**Problem details**
Show each line below that contains the word "problems". Match uppercase and lowercase exactly.

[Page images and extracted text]

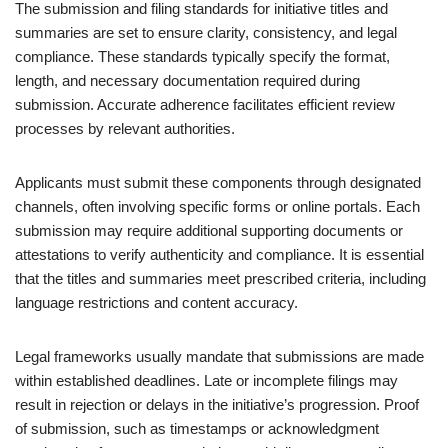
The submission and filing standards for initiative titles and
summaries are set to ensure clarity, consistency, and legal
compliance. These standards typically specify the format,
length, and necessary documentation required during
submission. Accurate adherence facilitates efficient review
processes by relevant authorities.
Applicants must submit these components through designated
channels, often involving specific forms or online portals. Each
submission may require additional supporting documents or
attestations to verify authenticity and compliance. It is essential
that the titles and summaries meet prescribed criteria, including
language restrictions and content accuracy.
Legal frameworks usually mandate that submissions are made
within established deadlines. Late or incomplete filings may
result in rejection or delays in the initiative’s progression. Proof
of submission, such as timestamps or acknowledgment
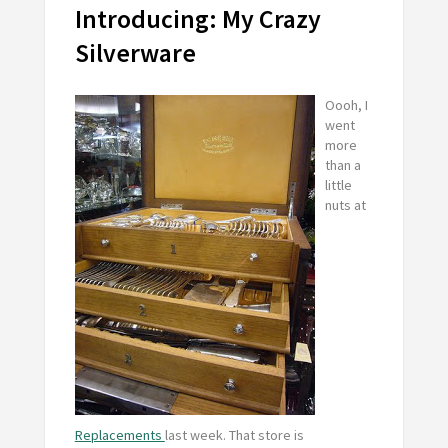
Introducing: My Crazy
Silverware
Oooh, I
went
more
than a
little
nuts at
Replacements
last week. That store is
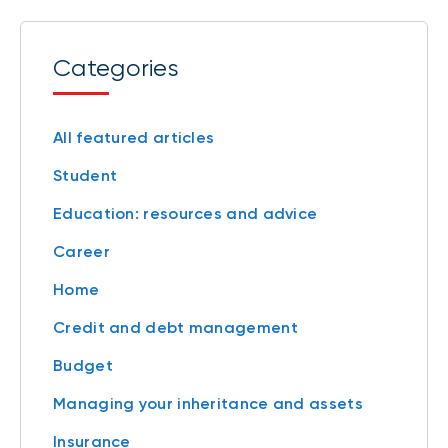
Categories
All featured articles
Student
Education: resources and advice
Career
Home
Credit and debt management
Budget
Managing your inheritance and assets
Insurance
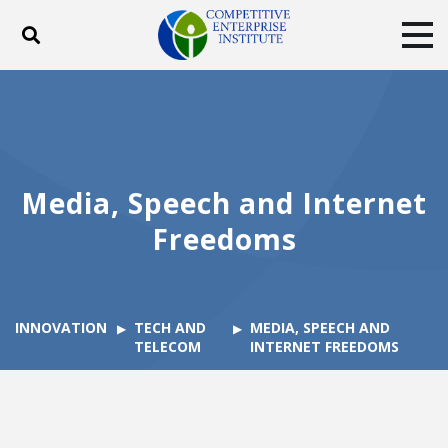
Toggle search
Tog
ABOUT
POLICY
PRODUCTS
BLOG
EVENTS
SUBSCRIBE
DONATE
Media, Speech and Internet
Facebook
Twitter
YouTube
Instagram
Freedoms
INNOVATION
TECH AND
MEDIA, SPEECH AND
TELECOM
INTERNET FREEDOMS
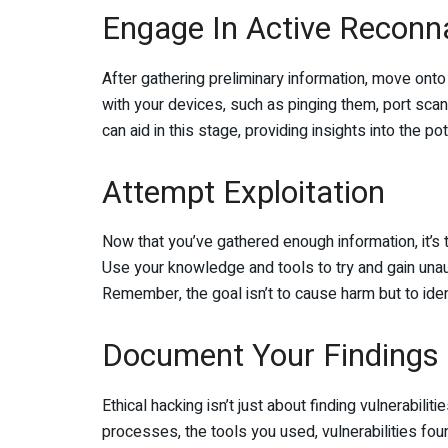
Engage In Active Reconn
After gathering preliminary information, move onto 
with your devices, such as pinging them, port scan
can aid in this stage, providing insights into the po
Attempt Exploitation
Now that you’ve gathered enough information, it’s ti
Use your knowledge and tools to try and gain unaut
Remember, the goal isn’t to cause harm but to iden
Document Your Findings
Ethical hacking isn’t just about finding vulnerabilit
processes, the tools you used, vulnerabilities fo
==
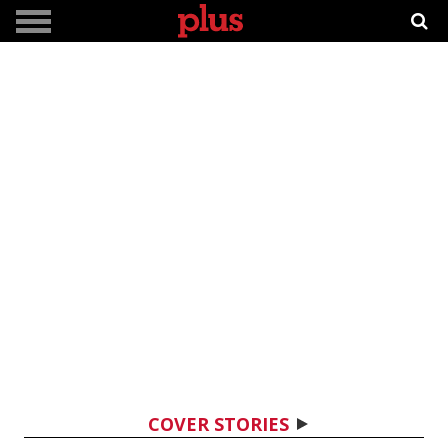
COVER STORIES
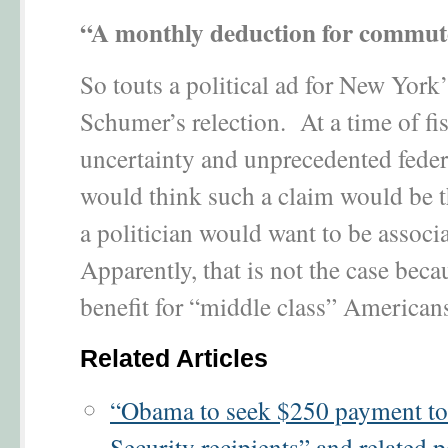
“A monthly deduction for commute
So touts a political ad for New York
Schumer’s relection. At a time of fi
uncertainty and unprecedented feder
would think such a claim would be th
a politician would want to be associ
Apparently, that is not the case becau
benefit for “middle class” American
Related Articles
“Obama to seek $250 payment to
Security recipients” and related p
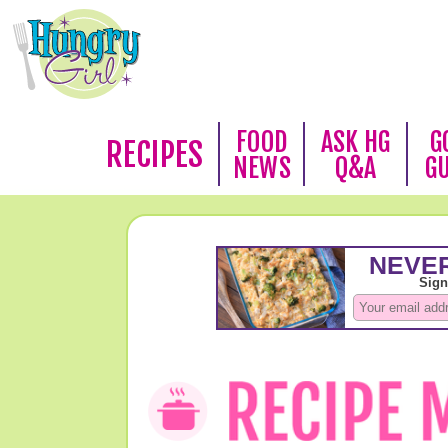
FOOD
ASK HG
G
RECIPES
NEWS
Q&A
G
...
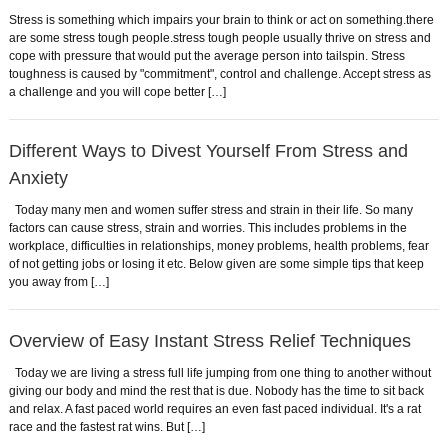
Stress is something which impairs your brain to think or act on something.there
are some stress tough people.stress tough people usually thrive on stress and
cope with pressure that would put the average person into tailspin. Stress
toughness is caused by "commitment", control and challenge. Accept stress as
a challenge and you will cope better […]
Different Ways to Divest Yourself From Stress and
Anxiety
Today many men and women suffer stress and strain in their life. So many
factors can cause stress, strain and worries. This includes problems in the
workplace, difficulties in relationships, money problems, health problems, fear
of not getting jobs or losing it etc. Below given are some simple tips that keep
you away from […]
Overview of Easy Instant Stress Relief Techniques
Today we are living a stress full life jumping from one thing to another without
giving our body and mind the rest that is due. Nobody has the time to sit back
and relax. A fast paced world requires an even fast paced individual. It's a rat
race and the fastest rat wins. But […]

**Result of the task**
factors can cause stress, strain and worries. This includes problems in the
workplace, difficulties in relationships, money problems, health problems, fear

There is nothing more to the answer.